The Greater Wild Goose Pagoda
The Greater Wild Goose Pagoda was built in 652, the 3rd year of Yonghui of the Tang Emperor Gaozong, and is located in the Daci'en Temple complex in the southern suburb of Xi'an. A square pyramid of blue brick, it is 210 feet high with seven stories. The four stone doors in the base of the pagoda are exquisite engravings from the Tang Dynasty period.
The Mosque is located in Huajue Lane beside the Drum Tower; it is the best-known Islamic Mosque in Xi'an City. It was built in 742, the first year of Tian Bao of the Tang Emperor Xuanzong, and was restored in each of the Yuan, Ming and Qing Dynasties. The distribution of pavilions, halls, towers and platforms in the mosque is compact and exquisite, blending the traditional architectural styles of Islam and Han. It is one of the four largest mosques in China.
Xianyang is in the middle of Guanzhong Plain, north of the Weishui River. In 221 BC, the first Emperor Yingzheng of Qin Dynasty united China and established his capital here. Tombs of emperors, including nine emperors of the Han (206 -224 BC) and 18 of the Tang (618-907), are located on the Xianyang Plain, together with stone lions. The most famous royal tombs are the Mausoleum of Emperor Wu of the Western Han Dynasty, and those of Tang Empress Wu Zetian, and Western Han Emperor Jing.
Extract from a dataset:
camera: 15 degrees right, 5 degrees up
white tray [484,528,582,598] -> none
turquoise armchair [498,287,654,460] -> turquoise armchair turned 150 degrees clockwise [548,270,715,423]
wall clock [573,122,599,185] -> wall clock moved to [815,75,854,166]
The Mao Mausoleum and Tomb of Huo Qubing
The Mao Mausoleum, the tomb of Western Han Emperor Wu, is located 9.3 miles east of Xingping County, about 24.8 miles from Xi'an. It is the largest of all Han tombs and was found to contain the largest number of relics. Nearby there are over 20 accompanying tombs. In 1978, a museum was established. It exhibits the stone sculptures of Western Han Dynasty, such as galloping horses, resting oxen and tigers.
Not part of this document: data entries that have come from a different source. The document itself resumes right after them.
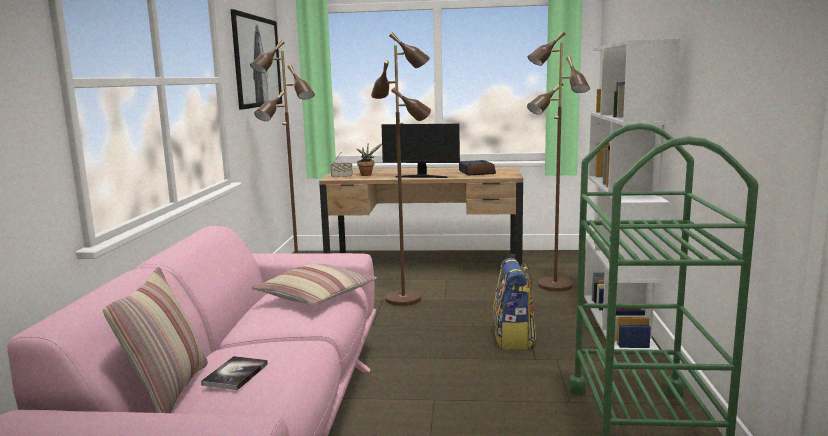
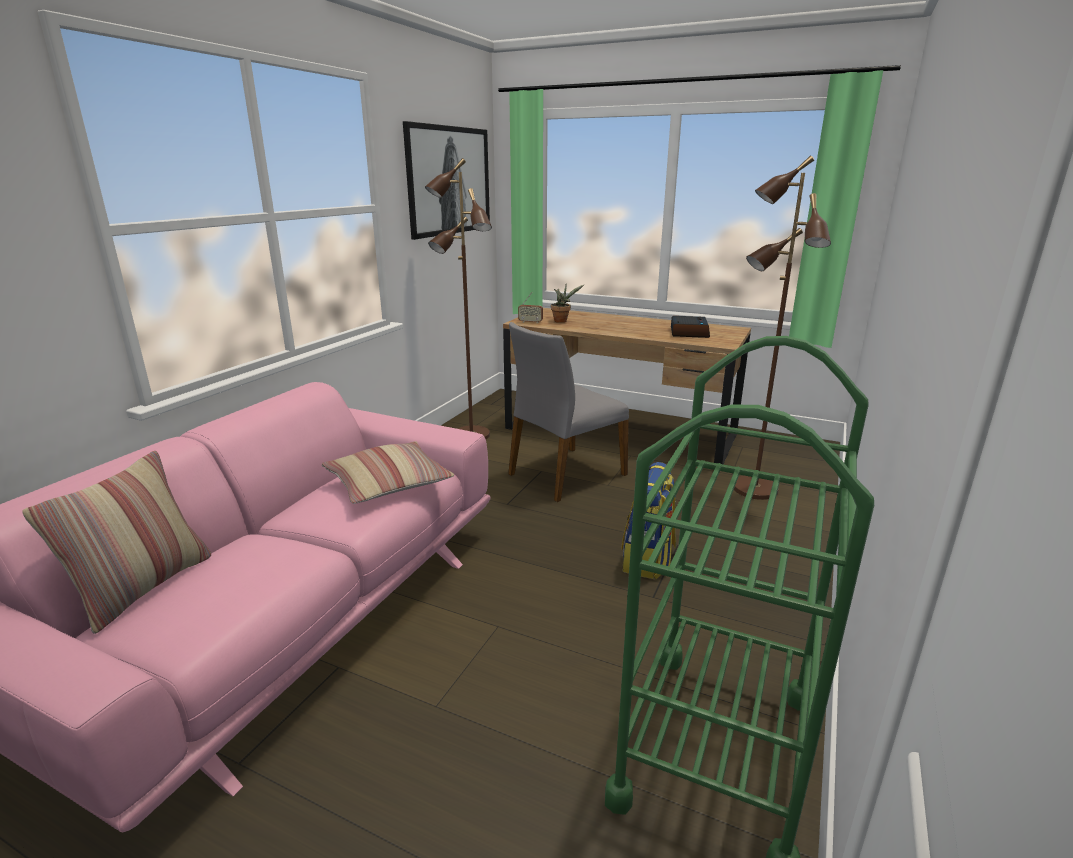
camera: 20 degrees right, 10 degrees up
book [201,356,268,390] -> none
brown floor lamp [371,32,431,306] -> grey chair [508,322,629,502]
monitor [381,124,460,178] -> none
white bookcase [584,39,680,350] -> none

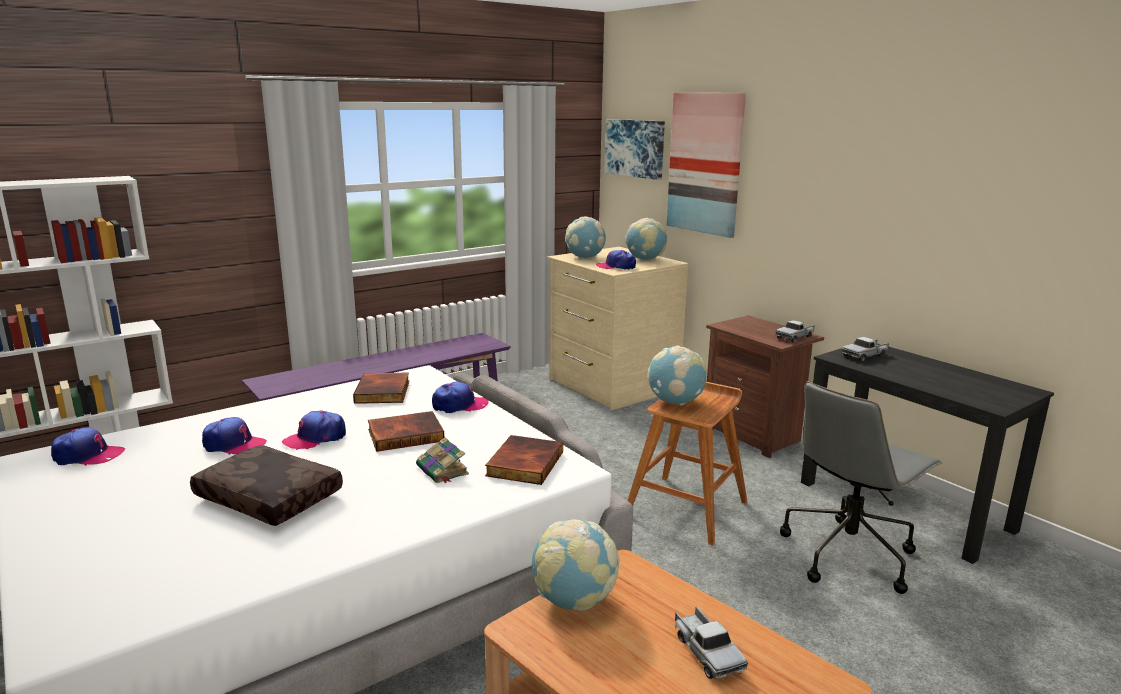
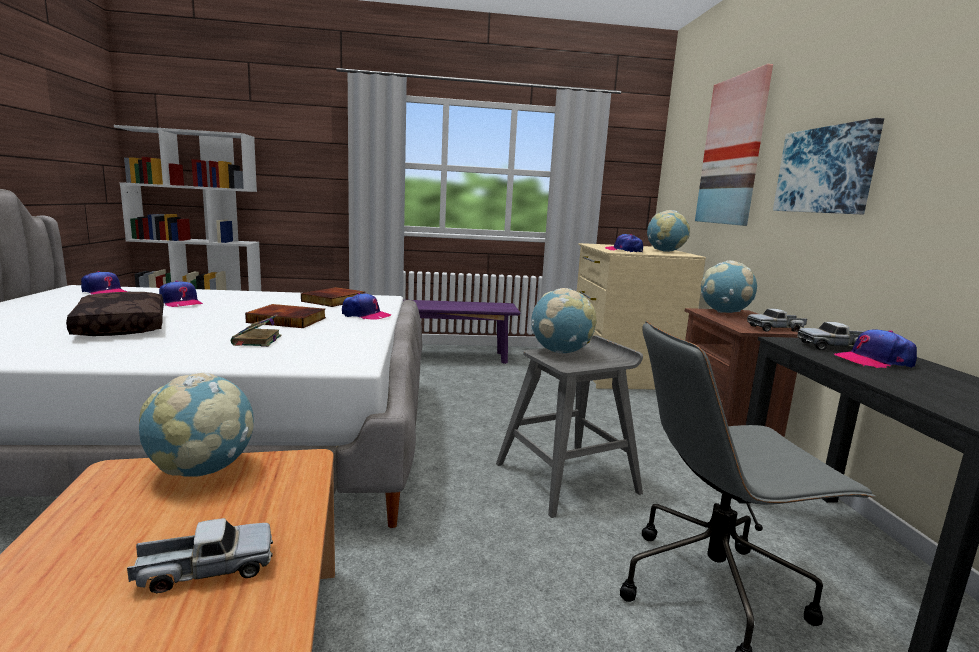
camera: 30 degrees right, 5 degrees down
cap [282,410,346,450] -> cap moved to [834,329,917,368]
book [485,435,563,485] -> none
globe [565,216,606,259] -> globe moved to [701,260,757,313]
picture [604,119,665,180] -> picture moved to [773,118,884,215]
brown stool [627,382,748,545] -> grey stool [496,335,643,518]
toy truck [675,606,748,679] -> toy truck turned 120 degrees counterclockwise [127,518,273,594]

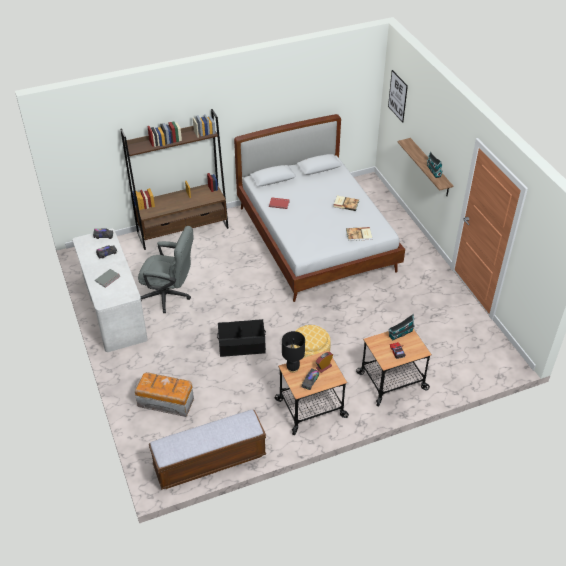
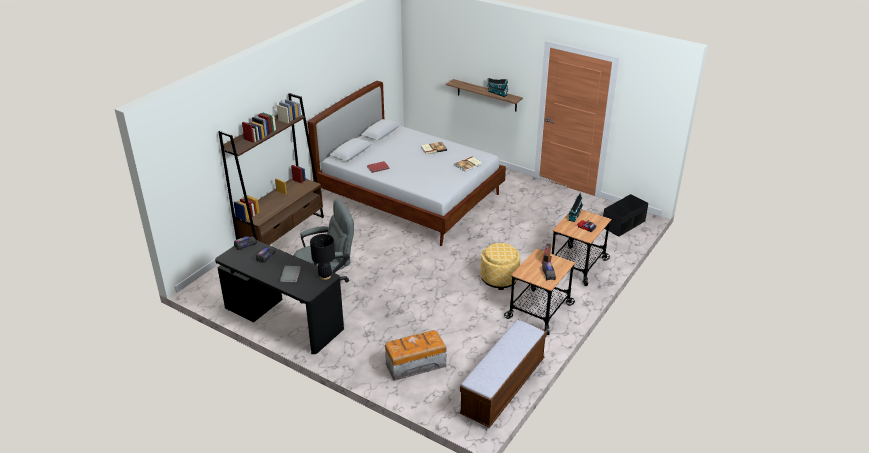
camera: 35 degrees left, 10 degrees down
white desk [72,229,148,352] -> black desk [215,240,344,354]
black storage box [217,319,266,357] -> black storage box moved to [603,194,648,237]
black table lamp [282,331,305,373] -> black table lamp moved to [310,234,335,280]
picture [388,70,408,123] -> none

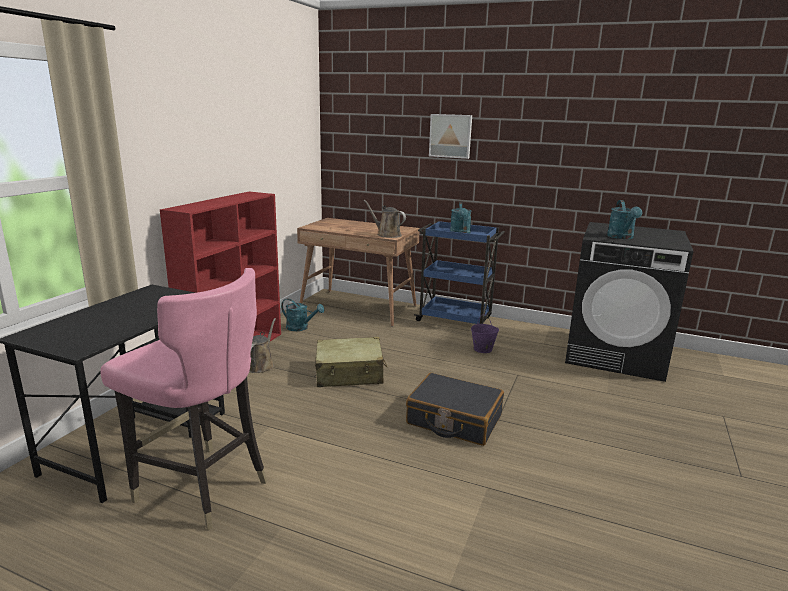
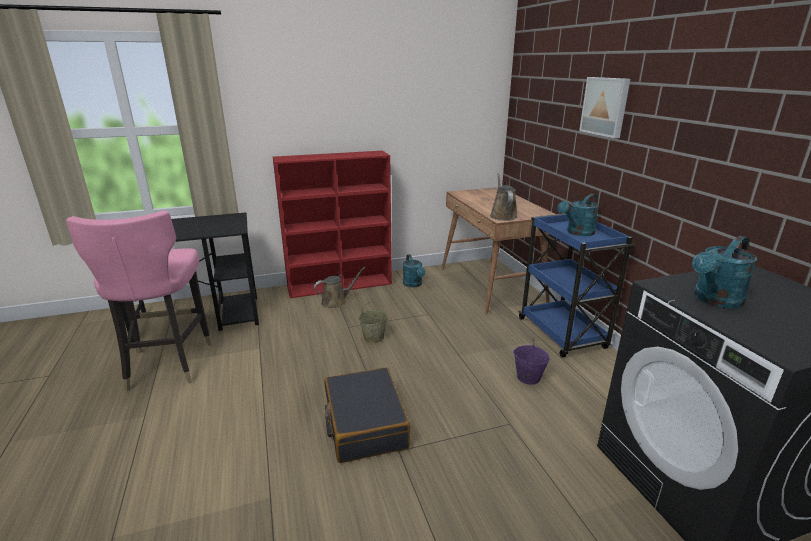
camera: 50 degrees right, 5 degrees up
beige suitcase [315,337,387,387] -> beige bucket [358,301,388,343]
The mausoleum is in north Qian County, Shaanxi Province. It contains the tombs of Tang Emperor Gaozong (Li Zhi) and Empress Wu Zetian. The Shusheng Tablet was erected to record the achievements of Emperor Gaozong. The inscription was composed by Wu Zetian and inscribed by Gaozong. The Wuzi Tablet, a cast of the Shusheng Tablet, is the only tablet inscription without a single word on it in Chinese history. There are also 61 statues of honored guests. Empress Wu Zetian commissioned these for tribal heads and foreign envoys from the Western Regions who came to Emperor Gaozong funeral.
Baoji has a long history with a galaxy of cultural relics. It is an important city on the Silk Road. Its main spots of cultural interest are Famen Temple and Yandi Temple.
Famen Temple is situated in the town of Famen, 6.2 miles north of the Fufeng County and 74.5 miles west of Xi'an City. In Buddhist scripture, Famen is "the door one must enter once he wants to cultivate himself."
Famen Temple was first built during the East Han Dynasty. The Famen Temple Tower, also named "The Tower of the Real Body," gained its name from burying one section of Shijiamoni's finger bone underneath the structure. In 1985, Shijiamoni's finger bone "Sheli" and many precious cultural relics that had been stored deep beneath the surface for 1000 years was found in Digong. This finger bone is the only existent "Sheli" of the real body of Shijiamoni. Famem Temple has China's largest number of underground Buddhist palaces.